_Quoted passage_
Recent studies have revealed that metal loaded on N-containing carbon [23, 24] and even N-doped graphene [25, 26] demonstrate remarkable enhanced performance for heterogeneous catalysis, electrochemistry, and supercapacitor. In the field of catalysis, the electron-riched N-containing groups have been found to be capable of providing both strong metal-support interactions for stabilizing NPs and smart active sites for binding or adsorption of organic molecules, which probably favor high catalytic activity and stability [27]. Prominent examples include the Pd/N-magnetic carbon NPs efficiently catalyzing Heck, Suzuki, and Sonogashira coupling reactions [27], Au/N-doped graphene for high selective oxidation of benzylic alcohols [28], and so forth. The fantastic effect of nitrogen-doped support on catalysis inspires us to evaluate whether such route can associated with the design of Au-loaded N-containing polymer hybrid catalyst with high performance, which will be of great interest and significance for the development of new hybrid catalyst.

In this paper, we demonstrated a convenient and cost-effective synthetic route for the preparation of Au NPs on N-containing polymer (RMF NSs) through in situ reductive growth process without any additive modification. Significantly, Au@RMF NSs hybrid nanostructure exhibited an excellent catalytic activity with k app of 33 × 10−3 s−1 toward reduction of 4-NP reaction and good cycling life, which was remarkably better than that of the traditional Au-based catalysis, such as Au@SiO2 NSs and Au@active carbon hybrid catalyst. More importantly, an optimized adsorption model was proposed by theoretical calculations using density functional theory (DFT), demonstrating that the N-containing functional groups existing in RMF NSs had significant role on the enhancement of reduction of 4-NP catalytic performance. Our work provides a new concept for enhancing the stability and activity by optimizing the structure of the catalyst.

Experimental

Preparation of the RMF NSs

In a typical synthesis of RMF resins NSs, 0.74 mL of formaldehyde (F) (37 %) and 0.55 g resorcinol (R) were dissolved in a mixture containing 0.5 mL of ammonia aqueous solution, 40 mL of ethanol, and 100 mL of distilled water at 70 °C under vigorous agitation. After stirring for 30 min, 550 mL of formaldehyde (37 %) and 0.315 g melamine (M) were added to the above mixture. The solution was kept stirring at 70 °C for 24 h and subsequently heated for 24 h at 100 °C in a Teflon-lined autoclave. The reddish brown powder (RMF resins NSs) was collected by centrifugation and washed with ethanol and water, followed by drying at 80 °C for 24 h in air.

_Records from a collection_
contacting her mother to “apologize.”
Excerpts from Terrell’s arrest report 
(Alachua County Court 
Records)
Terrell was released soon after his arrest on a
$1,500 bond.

_What to work on_
a: In the passage on gold nanoparticles supported on N-containing polymer, what apparent rate constant did the Au@RMF NSs hybrid nanostructure show toward the reduction of 4-NP?
b: Write the next part of the passage on gold nanoparticles supported on N-containing polymer, following on from its final sentence.

_Results for the exercise_
a: 33 × 10−3 s−1

b:
Preparation of Au@RMF NSs hybrid structures

Au@RMF NSs hybrid structures were synthesized via an in situ reduction method as follows: 0.3 mL of 20 mM HAuCl4 was dropwise added to RMF resins NSs aqueous dispersion (40 mL, 0.5 mg mL−1). After 30 min, 0.7 mL of blending aqueous solution containing 50 mM sodium citrate and 0.01 % NaBH4 were rapidly added to the above mixture. The product was collected by centrifugation and washed with water and ethanol, followed by drying at 80 °C overnight. As a comparison, the Au@SiO2 NSs and Au@active carbon hybrid materials were also obtained by NH2-group-modified SiO2 NSs [29] (synthesized by stöber method) and active carbon via the above method.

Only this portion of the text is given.